═════ PROVIDED RECORDS ═════

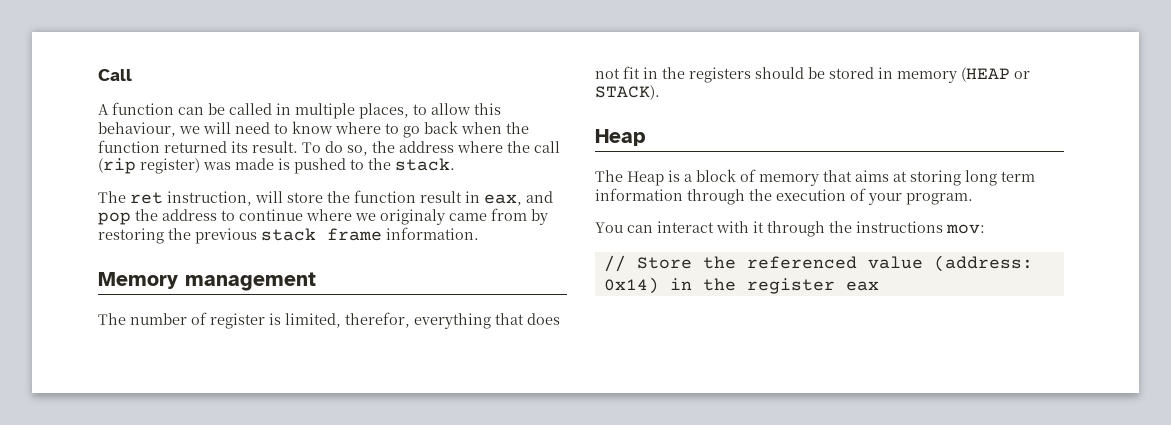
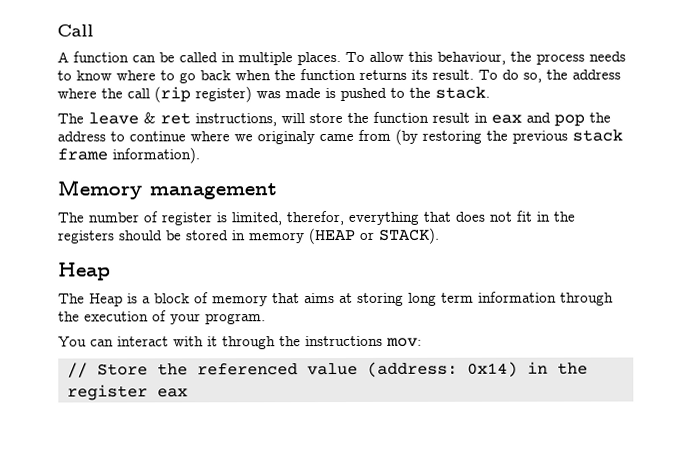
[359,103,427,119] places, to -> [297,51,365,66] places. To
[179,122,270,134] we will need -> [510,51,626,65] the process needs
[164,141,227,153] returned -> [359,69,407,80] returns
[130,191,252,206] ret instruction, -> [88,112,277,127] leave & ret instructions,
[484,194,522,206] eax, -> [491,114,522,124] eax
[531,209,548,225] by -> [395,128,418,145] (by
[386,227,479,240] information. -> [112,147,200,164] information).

═════
═════ PROVIDED RECORDS ═════

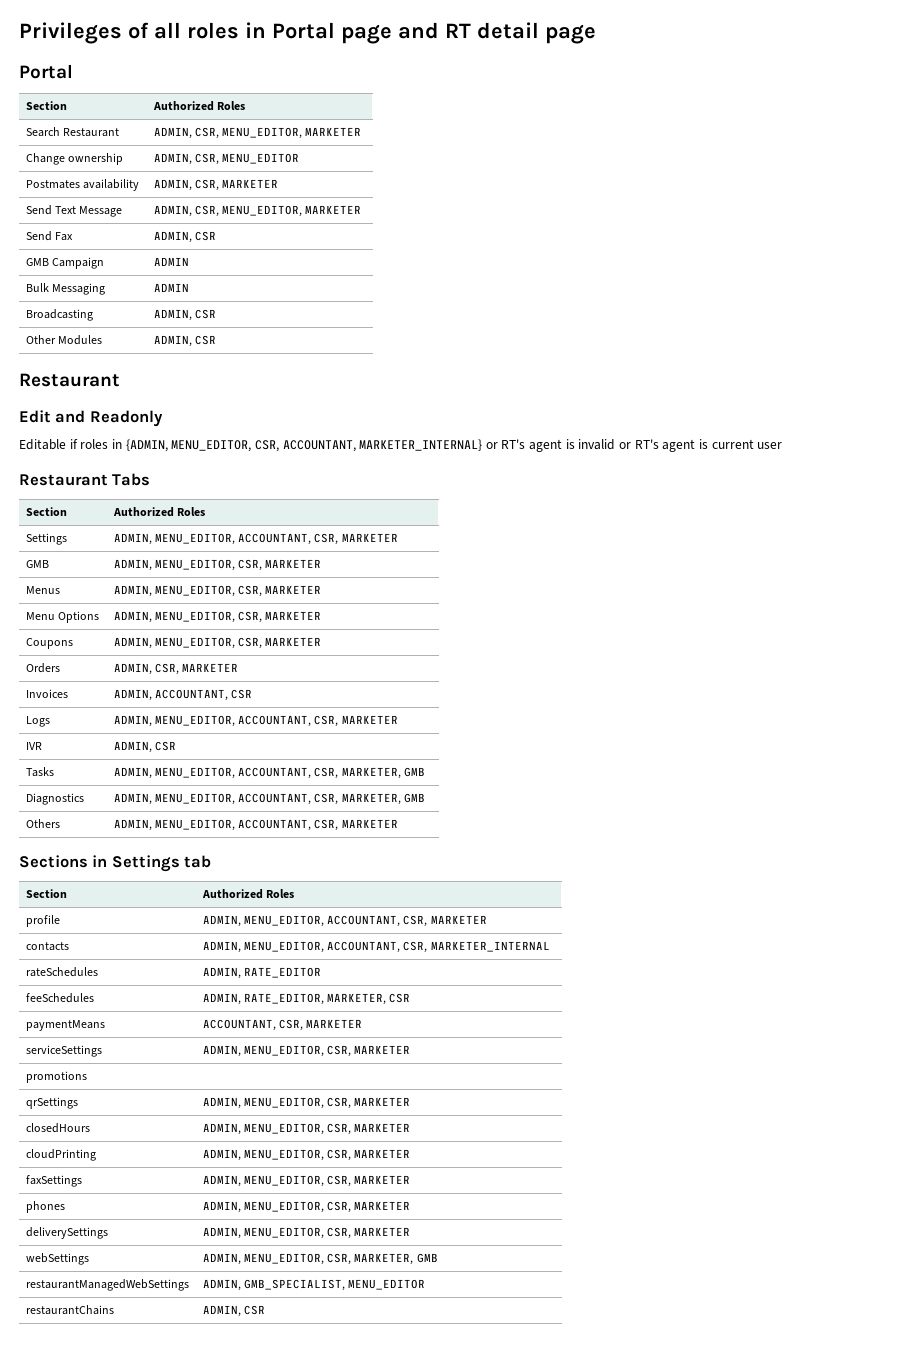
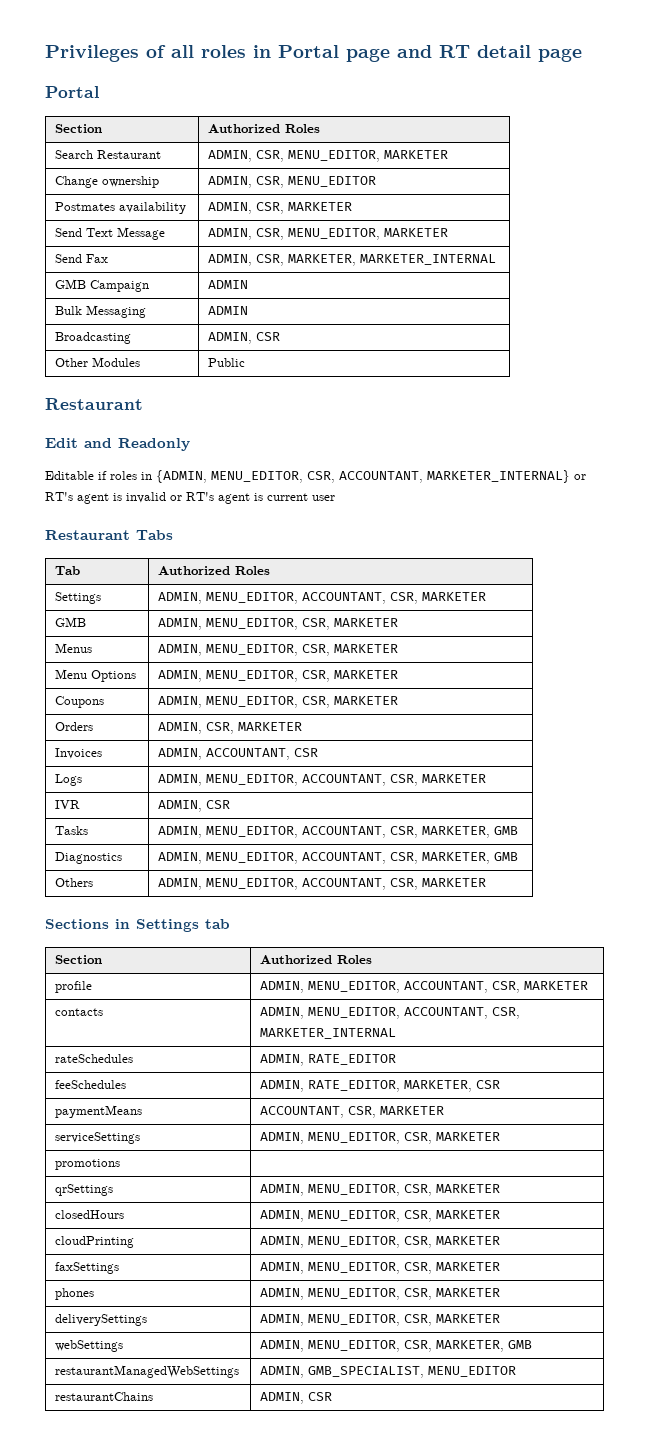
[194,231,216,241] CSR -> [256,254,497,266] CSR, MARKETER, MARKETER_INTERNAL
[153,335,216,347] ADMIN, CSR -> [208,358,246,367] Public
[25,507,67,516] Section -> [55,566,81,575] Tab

═════
═════ PROVIDED RECORDS ═════

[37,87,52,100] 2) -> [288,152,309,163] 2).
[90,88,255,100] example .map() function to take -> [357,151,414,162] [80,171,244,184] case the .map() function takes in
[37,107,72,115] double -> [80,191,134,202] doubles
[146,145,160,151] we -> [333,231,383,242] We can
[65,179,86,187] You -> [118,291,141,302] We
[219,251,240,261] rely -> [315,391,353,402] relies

═════

■ **ACTIVITY**: Copy verbatim, from the listing above, each line from the one containing "[65,179,86,187] You -> [118,291,141,302] We" down to the one containing "[219,251,240,261] rely ->", inclusive.

■ **COMPLETED EXERCISE**:
[65,179,86,187] You -> [118,291,141,302] We
[219,251,240,261] rely -> [315,391,353,402] relies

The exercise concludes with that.